Le sommet Russie-Afrique 2023 suscite des pressions de la part des États-Unis et de la France
Depuis que la Russie a commencé son invasion de l'Ukraine il y a un an et demi, le Kremlin a intensifié ses efforts pour forger des liens avec d'autres régions qui pourraient compenser le terrain qu'il perdait inévitablement à l'Ouest. Les pays européens ont imposé un blocus au gouvernement de Vladimir Poutine que les Russes ont tenté de contourner en s'engageant dans le "Global South". Ce concept considère l'Afrique comme un pôle de développement et de croissance, ce qui s'avère certainement de plus en plus puissant.
Les Russes ont donc vu une fenêtre d'opportunité dans l'arrière-cour de l'OTAN, comme le diplomate Jorge Dezcallar appelle l'Afrique du Nord dans son livre Operation False Flag : From the Kremlin to Tindouf (Opération faux drapeau : du Kremlin à Tindouf). L'Algérie, le plus proche allié de la Russie dans la région, n'est pas le seul signe des intentions de la Russie, qui continuent de progresser régulièrement, comme le montre le deuxième sommet Russie-Afrique qui se tiendra demain 26 août à Saint-Pétersbourg. Le président sud-africain a confirmé sa présence à cet événement, largement motivé par les liens qui unissent son pays à la Russie, comme l'accord BRICS (Brésil, Russie, Inde, Chine et Afrique du Sud).
Cyril Ramaphosa, président sud-africain, a confirmé sa présence au sommet, auquel il sera accompagné de Naledi Pandor, ministre des Relations internationales et de la Coopération, et de Khumbudzo Ntshavheni, ministre de la Présidence responsable de l'Agence de sécurité de l'État, entre autres hauts fonctionnaires. La note publiée par la présidence indique les questions qui seront abordées lors de la réunion, notamment la coopération dans les domaines de la politique, de la sécurité et du commerce.
Elle mentionne également un intérêt particulier pour l'union des forces dans la lutte contre le terrorisme et la prévention d'une course aux armements. C'est lors de ce même événement que les chefs d'État africains qui font partie de la mission de paix sur la guerre entre l'Ukraine et la Russie aborderont la question avec Poutine. Cependant, la réalité est que l'espoir de parvenir à un accord à cette occasion est faible, surtout après la tension croissante de la Russie avec les pays occidentaux suite aux "pressions" dénoncées par le Kremlin.

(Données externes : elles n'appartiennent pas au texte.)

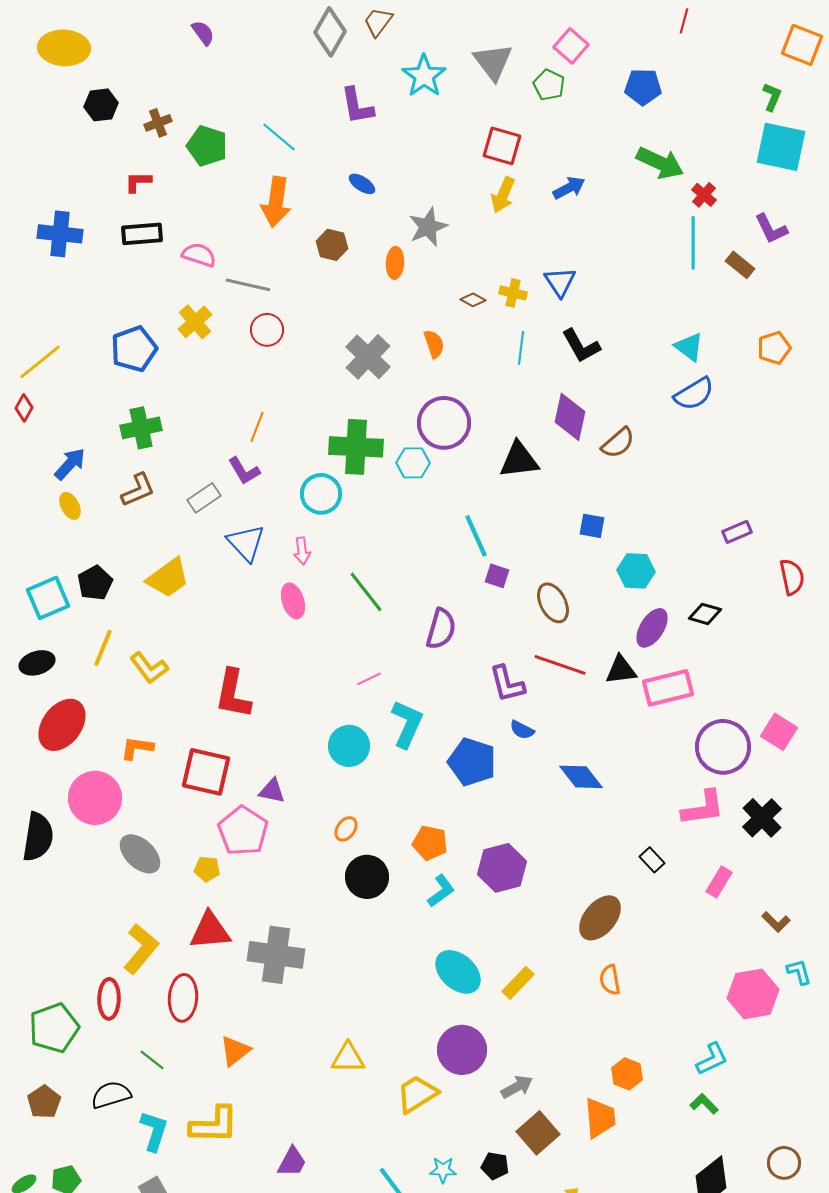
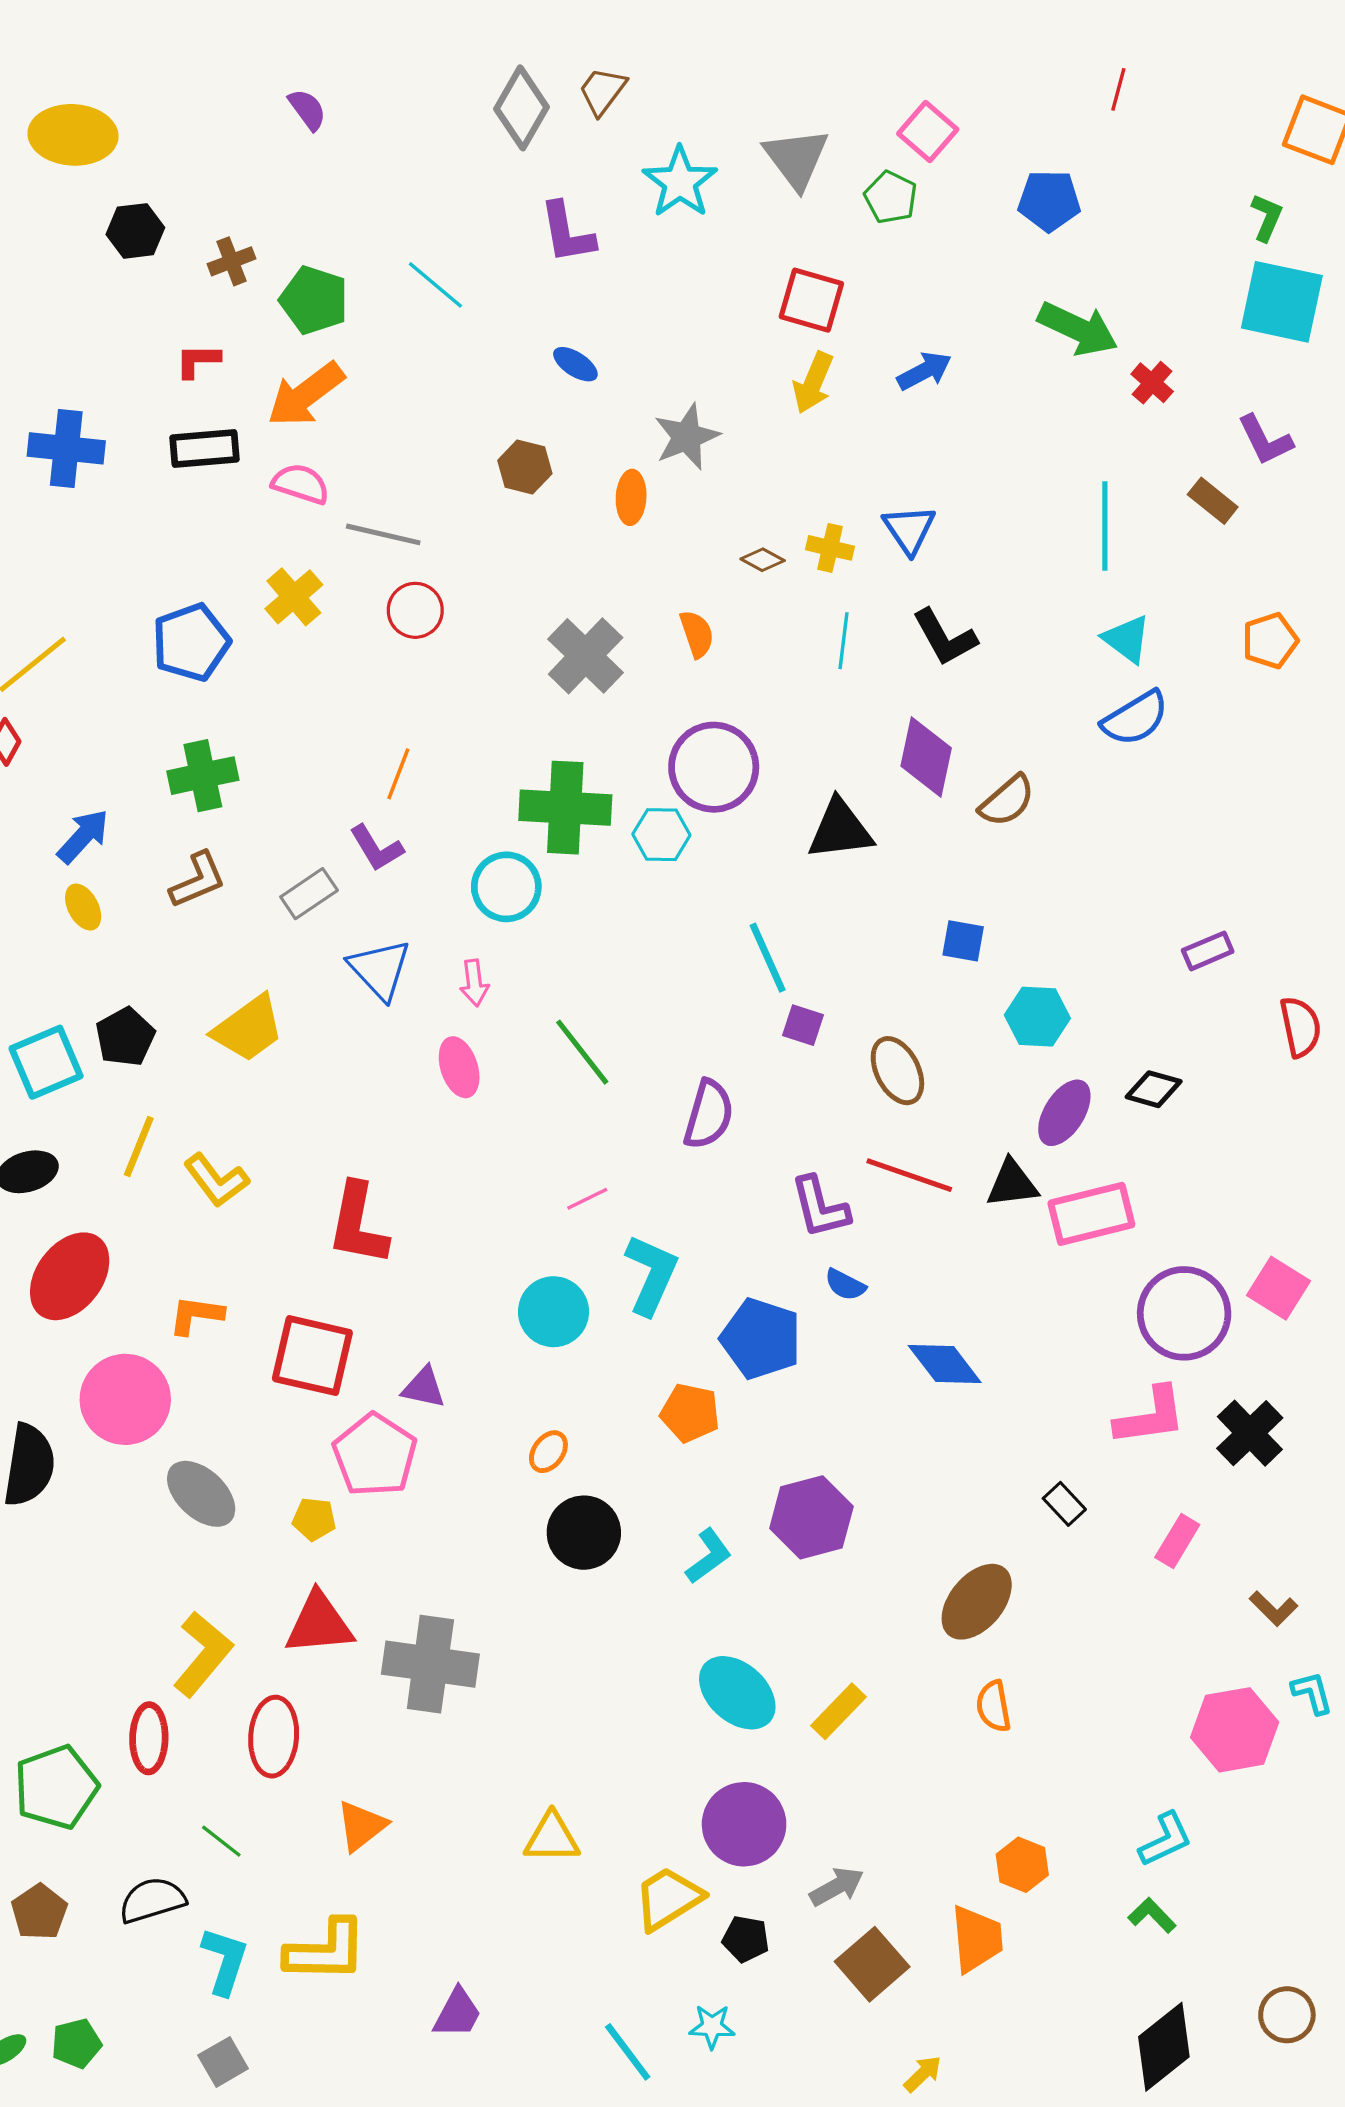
orange arrow: (276, 202) -> (306, 395), moved, turned 45
cyan line: (693, 243) -> (1105, 526), moved
orange pentagon: (430, 843) -> (690, 1413), moved
black pentagon: (495, 1166) -> (746, 1939), moved

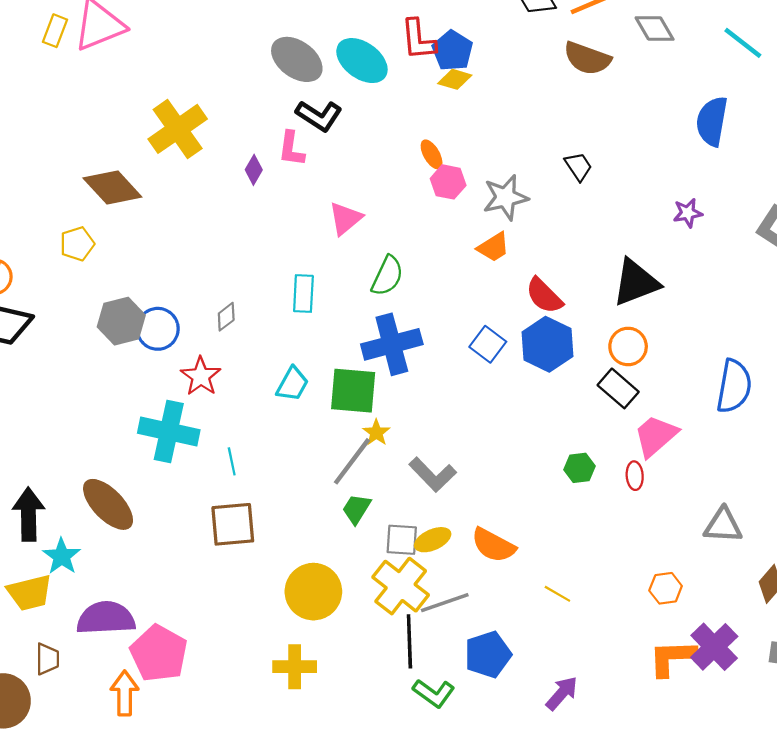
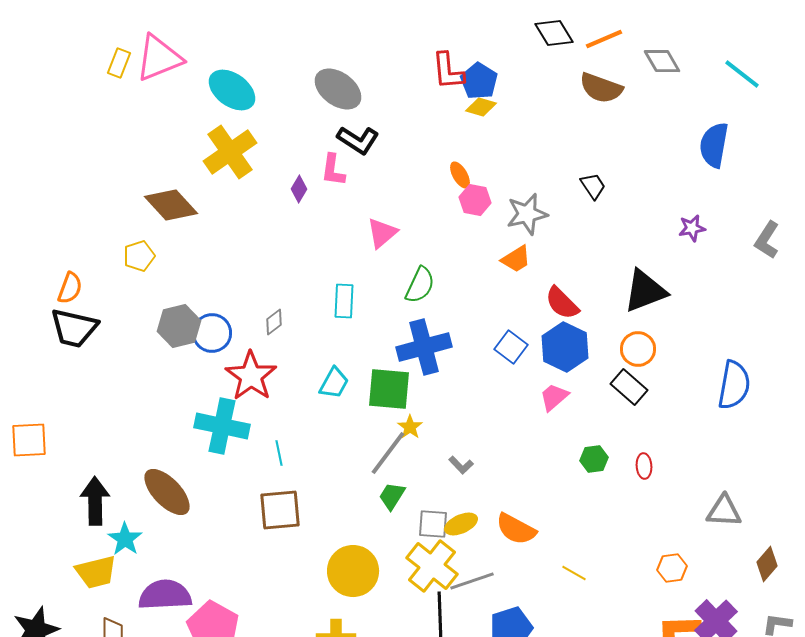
cyan ellipse: (362, 61) -> (232, 90), moved
red star: (201, 376) -> (251, 376), size x1.4
pink trapezoid: (656, 436) -> (554, 397), moved, size x0.7
gray L-shape: (433, 475) -> (461, 465), size x0.6

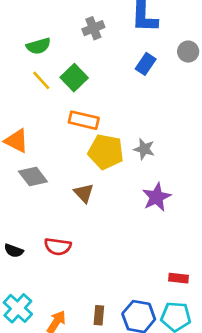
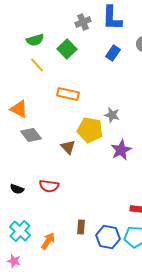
gray cross: (93, 28) -> (83, 22), moved
green square: (74, 78) -> (67, 49), moved
yellow pentagon: (106, 152) -> (90, 130), moved
brown rectangle: (99, 315) -> (81, 227), moved

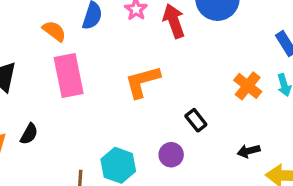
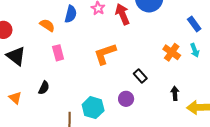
pink rectangle: (69, 75) -> (58, 53), size x0.6
black semicircle: (29, 134) -> (44, 88), moved
black arrow: (249, 151) -> (175, 93), turned 104

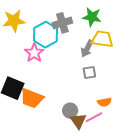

Le porte-parole de la présidence russe, Dmitri Peskov, a déclaré que "pratiquement tous les pays africains ont été soumis à une pression sans précédent de la part des Etats-Unis". Il a ajouté que "l'ambassade de France n'était pas et n'est pas non plus restée les bras croisés", accusant également le pays d'Emmanuel Macron de faire pression sur certains pays pour qu'ils ne participent pas au sommet. Peskov considère que cette position "mérite d'être condamnée", et affirme qu'"ils font leur possible" pour empêcher la tenue de la réunion, dont il espère sortir avec la publication de quatre déclarations finales et d'un plan d'action triennal, comme l'indiquait également le communiqué sud-africain.
Les pressions exercées par la Russie ne sont qu'un des signes de la tension générée en Occident par la position de plus en plus forte de Moscou en Afrique. Avec la Chine, ils parviennent à étendre leur zone d'influence et à gagner du poids auprès d'une liste de pays de plus en plus longue. Et la réaction des pays africains, qui sont pour la plupart restés neutres face à l'invasion russe en Ukraine, est loin d'être hostile aux aspirations russes.
L'Afrique du sud n'est pas le seul exemple, mais c'est l'un des plus forts. Ces pays défendent leurs propres intérêts, et les BRICS, que de nombreux pays tentent de rejoindre, figurent en bonne place dans leur agenda. L'accord qui unit les cinq pays susmentionnés est basé sur la coopération économique et commerciale et représente un lien fort entre des nations qui partagent des caractéristiques démographiques et, lorsqu'il a été signé au début du siècle, également des attentes en matière de croissance économique.
Un sommet des BRICS est d'ailleurs prévu du 22 au 24 août à Johannesburg. Les premiers points de cette rencontre seront également discutés cette fois-ci sur le sol russe, où la Russie et l'Afrique du sud espèrent renforcer leurs liens et préparer le terrain pour la fin du mois d'août. La position de l'Afrique du sud suggère que, loin de répudier systématiquement Moscou, comme le fait l'Occident depuis un an et demi, elle profite de l'occasion pour renforcer ses liens avec le Kremlin. Et c'est précisément cette volonté de coopération qui devrait préoccuper les États-Unis, dont la politique étrangère en Afrique et au Moyen-Orient n'est pas au mieux de sa forme.